The terms of the deal are confidential, a spokesperson for Defiance Press said.
Evans filmed himself entering the Capitol building and urging others to do the same, while yelling at police officers who tried to control the mob. At his sentencing, he told Senior U.S. District Judge Royce C. Lamberth he felt daily regret for getting “caught up in a moment which led to me breaking the law.”
But Evans has since repeatedly downplayed the violence and destruction and his own role in the riot, as prosecutors noted in a letter to the court in June. In a radio interview aired the day after his sentencing, Evans said he was “never going to have regrets when it comes to standing up and doing what’s right.”
He has since described himself as a “political prisoner” and expressed a desire to run for office again. Evans was elected to the West Virginia House of Delegates in 2020 and resigned after his arrest last year. Before that, he was known as a confrontational antiabortion activist who would film staff members and patients going into West Virginia clinics.
“While Evans’s sentence has already been imposed and the government is not here seeking its modification, the speed and degree of Evans’s about face warrants this notice, for the record and for the Court’s edification,” prosecutor Kathryn E. Fifield wrote in the June 30 filing.

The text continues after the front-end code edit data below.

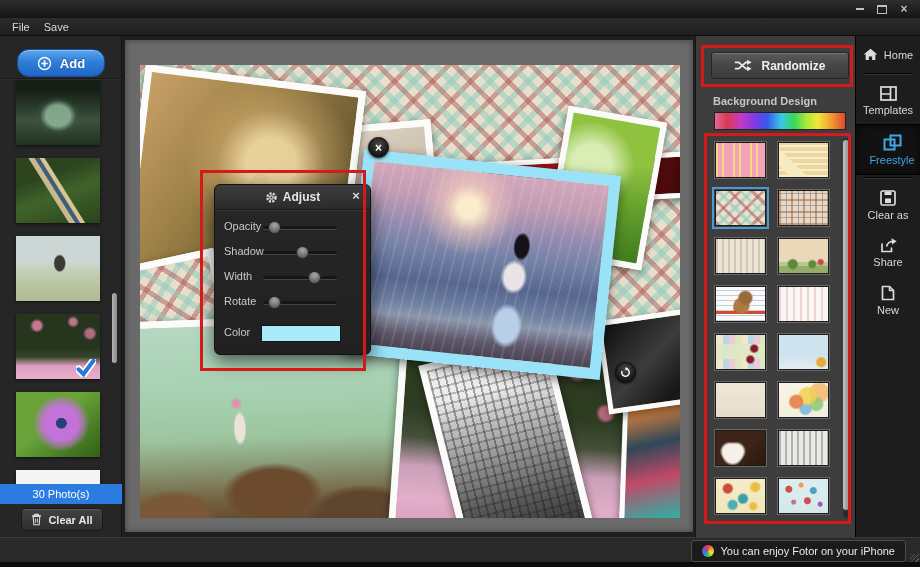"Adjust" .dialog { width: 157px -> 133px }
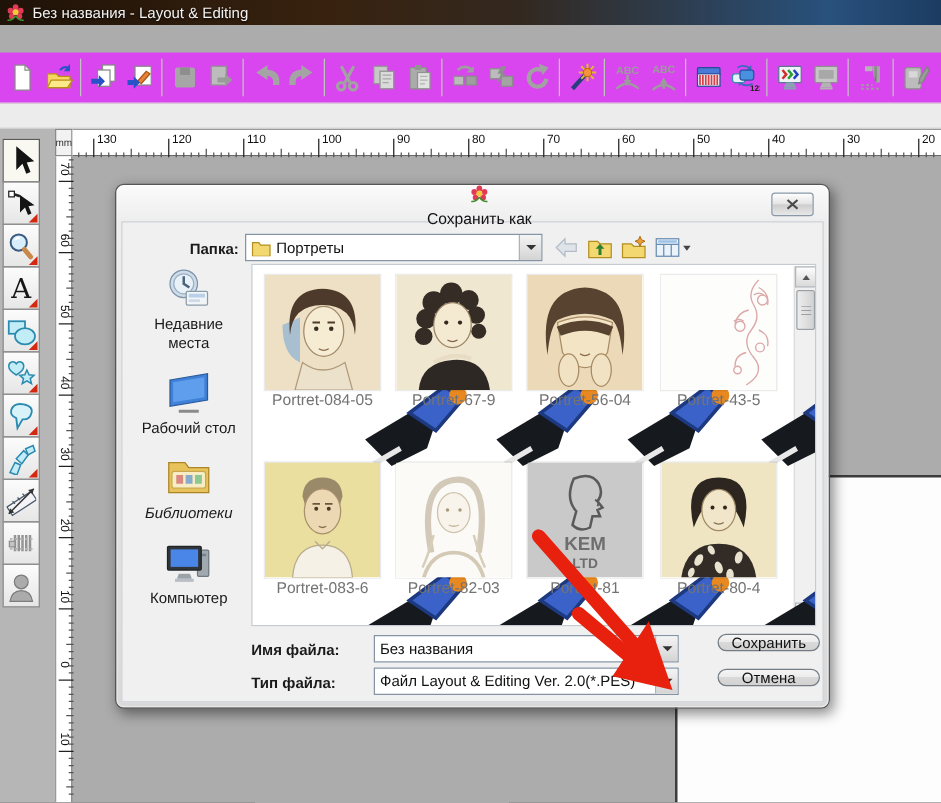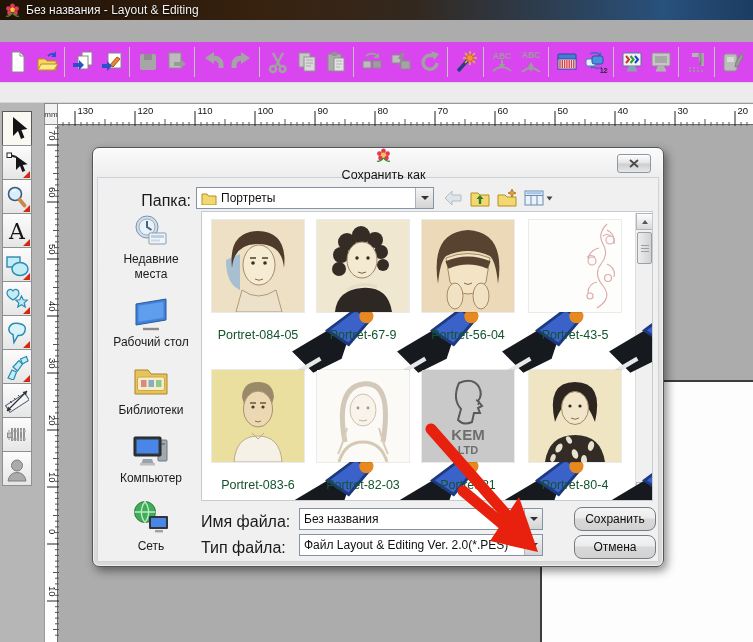"Папка:" .lbl { font-size: 16px -> 12px; font-weight: none -> bold }
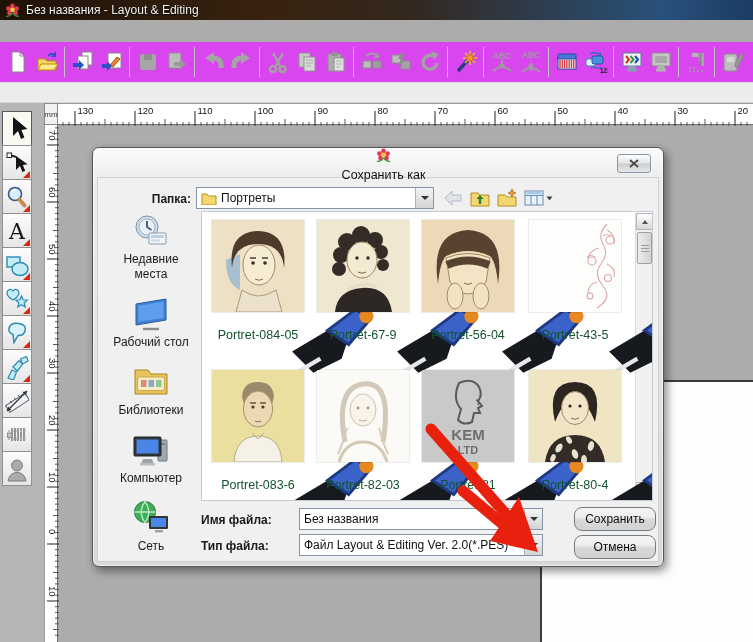"Portret-084-05" .file-label { color: #14532d -> #737373; margin-top: 16px -> 1px }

Other participants in the Jan. 6 attack have made similarly contradictory statements about their actions. The first woman sentenced for illegally entering the Capitol, Anna Morgan-Lloyd, apologized profusely in court; the next day Fox News aired an interview with her minimizing the attack. Lamberth and other federal judges have since expressed skepticism that the remorse displayed by defendants in these cases is genuine.
Lamberth, who had given Morgan-Lloyd probation, said in one filing that his “hopes have been … dashed” and subsequently imposed jail time on multiple rioters who pleaded guilty to the same crime.
At a sentencing for another rioter in front of a different judge, Morgan-Lloyd’s defense attorney said the Indiana grandmother had been “played” by Fox News and had written to Lamberth reaffirming her contrition.
Court records show that when Evans met with the FBI, he falsely claimed that police let the rioters into the building and that he was only wearing a helmet to protect himself from antifascists, assertions refuted by his own video. But prosecutors said that they believed his remorse in those same interviews to be sincere. He also told authorities he did not take the campaign to keep President Biden from power seriously; he has since contended that the election was stolen and that federal agents let rioters into the Capitol.
A spokesman for the U.S. attorney’s office for D.C. declined to comment. An attorney for Evans was not available for comment.
At Evans’s June 22 sentencing, Lamberth said he was sympathetic to the father of four but would have ordered twice as much time in prison had prosecutors requested it.
“You were egging people on and you were encouraging. It’s not like you walked through the building,” Lamberth said. “I have to send a message. I don’t want another riot after the next election.”